Fragmentos inverosímiles
En algunos círculos críticos se remarca bastante el aporte de Pablo Echarri a la televisión, a través de unitarios o series como El elegido, Montecristo o Resistiré. No voy a cuestionar esas afirmaciones porque sólo he visto algunos capítulos de esas creaciones, que supuestamente mostraban una gran capacidad para repensar ciertos formatos televisivos en función de temáticas donde el pasado del país convivía con el presente de formas muy oscuras. Pero de su filmografía tengo un conocimiento más amplio, y apenas si rescato Crónica de una fuga -donde su papel estaba entre lo más flojo- y algunos momentos de Alma mía -en la que su historia romántica con Araceli González era lo que menos funcionaba-. El resto de sus películas han transitado entre la intrascendencia formal y discursiva, como El método o Las viudas de los jueves, y lo directamente indignante, como Peligrosa obsesión y Apasionados.
La presencia en el guión y la dirección de Sandra Gugliotta, con antecedentes atendibles en la ficción, como Las vidas posibles y Un día de suerte, le otorgaban una esperanza a las posibilidades de Arrebato. Se podía suponer que la realizadora, con esta historia donde la investigación de un crimen que realiza un escritor y profesor de literatura como material para un futuro libro, terminan disparando sus celos hacia su mujer y diversas paranoias que venía incubando desde hace rato, iba a intentar explorar las inseguridades masculinas, la atracción por el crimen y la violencia, y la delgada línea que separa la ficción de la concreción real de esa ficción. Allí se podían intuir potencialidades pero también riesgos. Pero era difícil prever que no se iba a cumplir nada de lo bueno y, sí, todo lo malo. Es difícil contar lo que pasa en la película o encuadrarla en un género determinado, pero no porque sea compleja o eluda con inteligencia las convenciones, sino porque simplemente en todo su relato nada funciona como corresponde.

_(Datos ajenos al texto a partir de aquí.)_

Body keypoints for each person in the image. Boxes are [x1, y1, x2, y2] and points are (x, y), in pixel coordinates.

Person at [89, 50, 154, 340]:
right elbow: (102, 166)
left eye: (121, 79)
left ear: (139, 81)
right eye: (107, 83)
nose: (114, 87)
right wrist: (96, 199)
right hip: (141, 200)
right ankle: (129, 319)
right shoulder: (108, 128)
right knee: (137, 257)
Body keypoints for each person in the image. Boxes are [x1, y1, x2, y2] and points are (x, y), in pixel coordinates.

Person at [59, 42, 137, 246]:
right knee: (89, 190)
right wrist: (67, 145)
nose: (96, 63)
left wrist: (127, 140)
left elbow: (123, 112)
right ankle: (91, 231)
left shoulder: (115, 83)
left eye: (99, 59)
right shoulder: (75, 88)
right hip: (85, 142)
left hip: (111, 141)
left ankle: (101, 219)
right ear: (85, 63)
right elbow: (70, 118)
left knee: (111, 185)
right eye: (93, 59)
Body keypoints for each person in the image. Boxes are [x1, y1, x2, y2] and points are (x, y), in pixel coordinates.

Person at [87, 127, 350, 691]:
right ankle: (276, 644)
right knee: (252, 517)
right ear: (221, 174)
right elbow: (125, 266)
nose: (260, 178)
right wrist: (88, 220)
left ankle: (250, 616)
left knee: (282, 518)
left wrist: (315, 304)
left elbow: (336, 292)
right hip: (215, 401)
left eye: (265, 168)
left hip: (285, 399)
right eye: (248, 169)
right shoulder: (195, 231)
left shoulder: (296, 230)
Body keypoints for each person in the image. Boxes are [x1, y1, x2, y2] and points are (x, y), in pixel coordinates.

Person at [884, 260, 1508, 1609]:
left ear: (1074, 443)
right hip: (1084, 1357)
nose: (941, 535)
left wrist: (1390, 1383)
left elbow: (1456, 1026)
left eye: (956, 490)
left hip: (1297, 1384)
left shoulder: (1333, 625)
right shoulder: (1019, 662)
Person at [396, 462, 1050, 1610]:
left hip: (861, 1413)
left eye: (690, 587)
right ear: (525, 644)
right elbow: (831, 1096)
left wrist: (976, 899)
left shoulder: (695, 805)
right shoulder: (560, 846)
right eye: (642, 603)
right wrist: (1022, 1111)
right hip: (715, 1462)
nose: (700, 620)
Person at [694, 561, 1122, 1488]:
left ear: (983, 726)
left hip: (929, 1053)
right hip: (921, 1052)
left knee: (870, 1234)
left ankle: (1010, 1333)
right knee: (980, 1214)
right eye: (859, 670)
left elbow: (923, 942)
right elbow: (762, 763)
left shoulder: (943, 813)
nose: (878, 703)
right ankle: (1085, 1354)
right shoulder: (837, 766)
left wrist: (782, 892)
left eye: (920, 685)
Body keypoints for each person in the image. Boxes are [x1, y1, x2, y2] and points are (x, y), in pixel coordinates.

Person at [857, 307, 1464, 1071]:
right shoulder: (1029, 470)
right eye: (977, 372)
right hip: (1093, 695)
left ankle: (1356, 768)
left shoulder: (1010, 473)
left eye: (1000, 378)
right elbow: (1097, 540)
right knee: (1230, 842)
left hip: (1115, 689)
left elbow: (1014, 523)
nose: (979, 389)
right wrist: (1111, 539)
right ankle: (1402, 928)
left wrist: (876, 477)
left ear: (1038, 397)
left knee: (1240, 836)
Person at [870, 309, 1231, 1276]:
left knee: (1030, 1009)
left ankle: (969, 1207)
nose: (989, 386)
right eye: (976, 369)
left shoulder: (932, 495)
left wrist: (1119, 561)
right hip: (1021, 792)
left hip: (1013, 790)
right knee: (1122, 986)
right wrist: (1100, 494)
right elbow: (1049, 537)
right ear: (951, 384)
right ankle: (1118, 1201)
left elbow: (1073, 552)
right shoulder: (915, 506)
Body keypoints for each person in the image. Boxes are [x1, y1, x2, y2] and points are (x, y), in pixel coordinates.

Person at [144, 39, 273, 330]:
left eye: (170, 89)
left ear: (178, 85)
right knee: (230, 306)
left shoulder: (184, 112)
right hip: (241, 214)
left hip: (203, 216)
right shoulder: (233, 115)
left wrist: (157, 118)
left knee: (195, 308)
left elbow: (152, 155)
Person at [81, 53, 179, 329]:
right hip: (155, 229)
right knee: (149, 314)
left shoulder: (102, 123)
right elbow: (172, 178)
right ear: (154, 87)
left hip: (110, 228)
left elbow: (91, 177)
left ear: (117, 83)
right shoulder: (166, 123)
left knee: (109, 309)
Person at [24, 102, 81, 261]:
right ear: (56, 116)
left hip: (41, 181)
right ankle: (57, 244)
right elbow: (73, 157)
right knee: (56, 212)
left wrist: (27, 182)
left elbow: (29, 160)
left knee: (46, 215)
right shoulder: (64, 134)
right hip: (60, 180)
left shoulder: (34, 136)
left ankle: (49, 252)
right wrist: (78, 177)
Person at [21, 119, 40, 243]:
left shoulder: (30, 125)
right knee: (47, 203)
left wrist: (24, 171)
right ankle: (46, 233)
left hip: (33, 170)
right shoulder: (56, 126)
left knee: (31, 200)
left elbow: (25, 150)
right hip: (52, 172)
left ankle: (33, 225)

De hecho, hasta se hace dificultoso afirmar que hay un relato en Arrebato, es decir, una narración donde las partes fluyen adecuadamente, con personajes con un mínimo de solidez y giros verosímiles en la trama. No, lo que hay en el film es una mera acumulación de fragmentos inconexos. Desde un principio, todo sale mal: la primera secuencia, con un Echarri un tono por encima del requerido (como siempre) dando clase a un conjunto de estudiantes -en su gran mayoría chicas que lo contemplan embobadas, porque no hay que descuidar el público donde el actor cimenta su popularidad-, ya preanuncia lo peor, no sólo por la interpretación del actor, sino también por el manejo estático de la puesta en escena, la falta de rigor para crear el clima que necesitaba la secuencia y el trazo grueso del monólogo. Allí ya aparece una característica decisiva en la película: su falta de confianza en la potencia de lo visual en detrimento del lenguaje del habla. Arrebato, como muchas otras obras cinematográficas que interactúan fallidamente con el universo literario, piensa al vínculo entre el cine y la literatura a partir de la pura impostación, de la remarcación de cada palabra, anulando el poder del montaje y la imagen.
A todo lo antes mencionado, Arrebato le agrega algunas decisiones que asombran por su arbitrariedad, falta de realismo e inverosimilitud. Dos ejemplos bastan como muestra, aunque hay muchos más: un par de exabruptos por parte del personaje de Echarri respecto al papel que juegan los medios de comunicación que poseen un nivel de reflexión de jardín de infantes (¡los medios toman hechos y se ocupan de ellos para ocultar otros! ¡ohhh, qué profundo!); y toda la subtrama atravesada por la aparición del fiscal encarnado por Gustavo Garzón, que puede competir seriamente por el título del peor abogado de la historia del cine, pero aún con su desconocimiento de las reglas más elementales del derecho o los procedimientos legales, y armando un caso plagado de suposiciones que hacen agua por todos lados, es capaz de llevar a juicio al protagonista.
A pesar de no llegar a la hora y media de metraje, con sus pozos narrativos, inconsistencias, giros forzados y sobreactuaciones -con excepción de Garzón, que hace todo a reglamento y le alcanza para salvarse-, Arrebato es un film sin vida, que aburre soberanamente y que luego de amagar con decir mucho, a pesar de sus discursos altisonantes, no dice absolutamente nada.